In queste settimane è entrata nel vivo la campagna referendaria per “l'acqua bene comune”, in cui siamo tutti chiamati ad esprimerci il 12 e il 13 giugno 2011.
A meno che .... come ci raccontano le cronache di questi giorni il Governo non trovi un altro escamotage per impedire il confronto su questo argomento di primaria importanza. Sulle implicazioni giuridiche e politiche dell'iniziativa ne ha scritto, in maniera chiara e condivisibile, nei giorni scorsi Stefano Rodotà su La Repubblica.
Qui mi preme rilanciare il parallelo tra le acque dolci e quelle salate, tra l'imprescindibile accesso gratuito alle fonti e alle rive, luoghi simbolici di una Penisola. Due casi emblematici del diritto universale a quei beni comuni che, oltre a garantire la sopravvivenza di tutti, si rivelano poi anche potenti volani di un ben-essere diffuso, da non confondere con un ben-avere di pochi. Sempre sulle pagine de La Repubblica, Carlo Petrini ha evidenziato come, in passato, alcune società floride “avevano inventato modi per distribuire l'acqua liberamente a tutti”.
A riguardo voglio ricordare come il diritto all'acqua è in maniera molto efficace raccontato da Ovidio nelle “Metamorfosi” (Libro VI, 313-379), in relazione al mito di Latoma, madre di Apollo e Diana. E' lei ad ammonire la “rozza masnada” che gli impedisce di attingere acqua fresca da bere; “Perché non volete che tocchi l'acqua? La natura non ha fatto di proprietà privata né il sole né l'aria e neppure la fluida acqua. E' a un bene pubblico che mi sono accostata, e ciò nonostante vi chiedo di darmene come si chiede un favore. ... Un sorso d'acqua sarà per me del nettare, e riconoscente dirò di aver riavuto la vita: con l'acqua mi ridonerete la vita. E abbiate pietà anche di questi, che dal mio grembo tendono le braccia”. Ma coloro che dell'acqua pretendono l'esclusiva proprietà sono sordi alle suppliche delle madri, anche a quella della madre degli dei, che in uno scoppio d'ira li punisce facendoli trasformare in rane capaci solo di litigare, imprecare e ingiuriare.

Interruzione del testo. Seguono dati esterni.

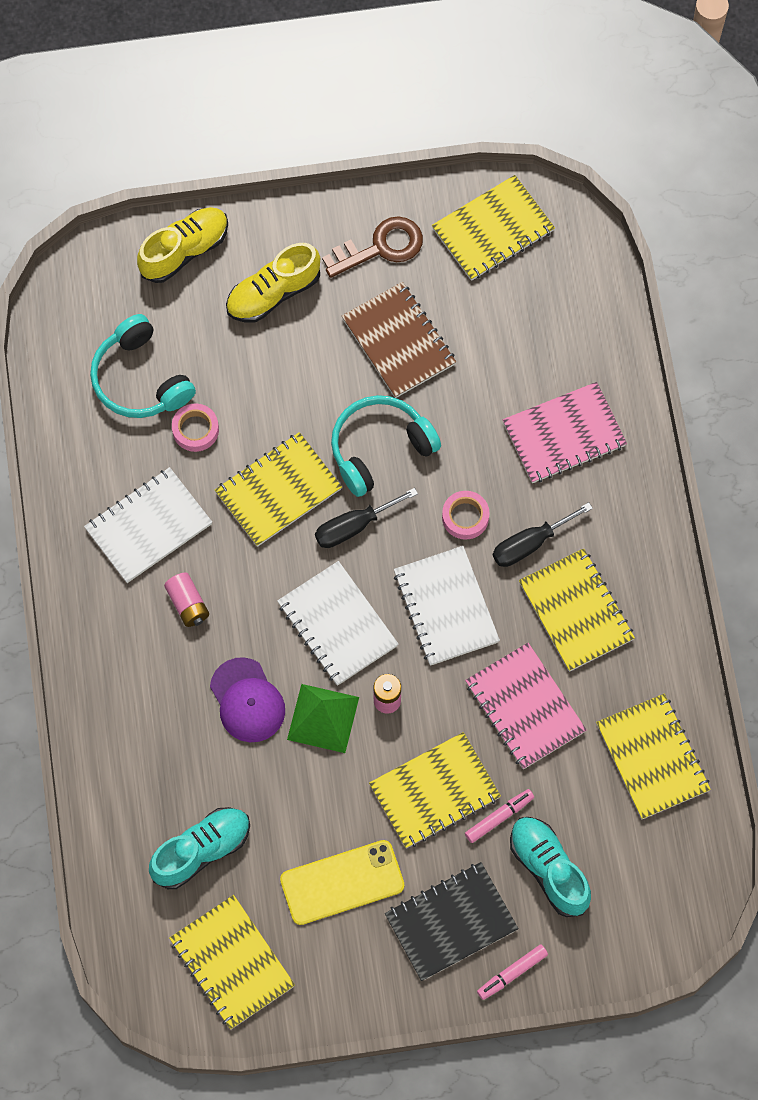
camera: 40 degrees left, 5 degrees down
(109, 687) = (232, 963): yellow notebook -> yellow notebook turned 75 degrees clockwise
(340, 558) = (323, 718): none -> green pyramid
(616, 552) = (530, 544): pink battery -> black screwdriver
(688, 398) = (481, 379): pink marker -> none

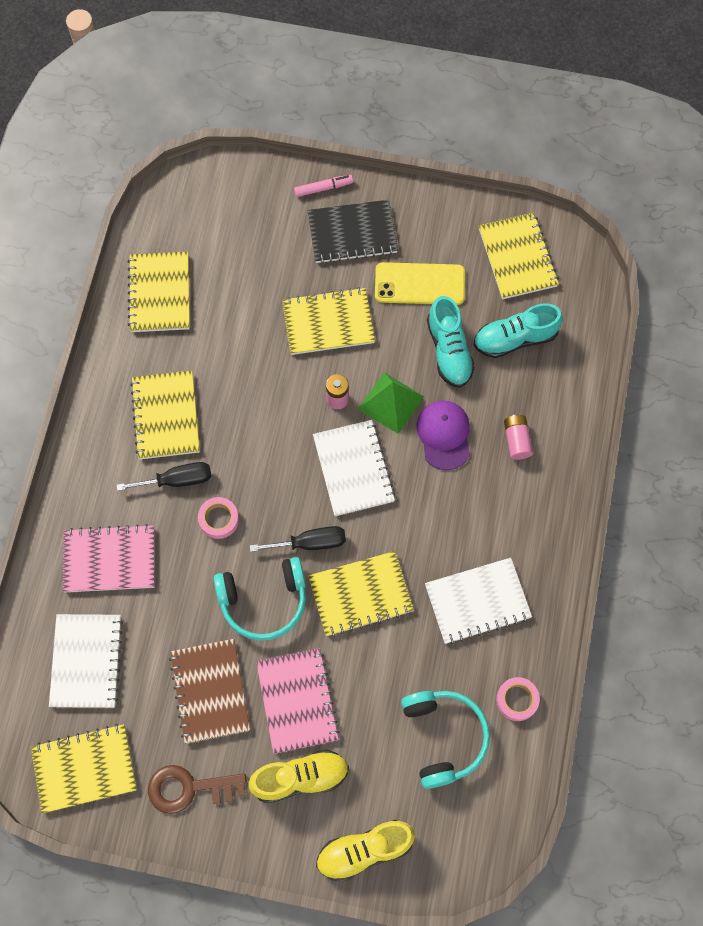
camera: 160 degrees left, 0 degrees up
(187, 604) = (466, 526): pink battery -> pink battery (516, 440)
(195, 430) = (411, 673): pink tape -> pink tape (517, 700)
(446, 607) = (264, 453): white notebook -> white notebook (86, 661)
(499, 817) = (289, 290): pink marker -> none
(525, 707) = (236, 359): pink notebook -> pink notebook (297, 701)
(549, 869) = (268, 244): turquoise shoe -> turquoise shoe (449, 351)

Una favola che va letta in ogni scuola, che va portata nei teatri e nelle piazze, che va raccontata nelle strade e nel web, per far capire che quello che sta succedendo in Italia e nel mondo è una pericolosissima storia antica, quella di chi vuole privatizzare i beni comuni, per farne profitto privato. Una favola che spiega benissimo perché è necessario votare SI' ai referendum sull'acqua pubblica del 12 e 13 giugno; convinti che questa scelta contribuirà anche a rafforzare l'idea che il mare, le spiagge, le rive sono beni comuni.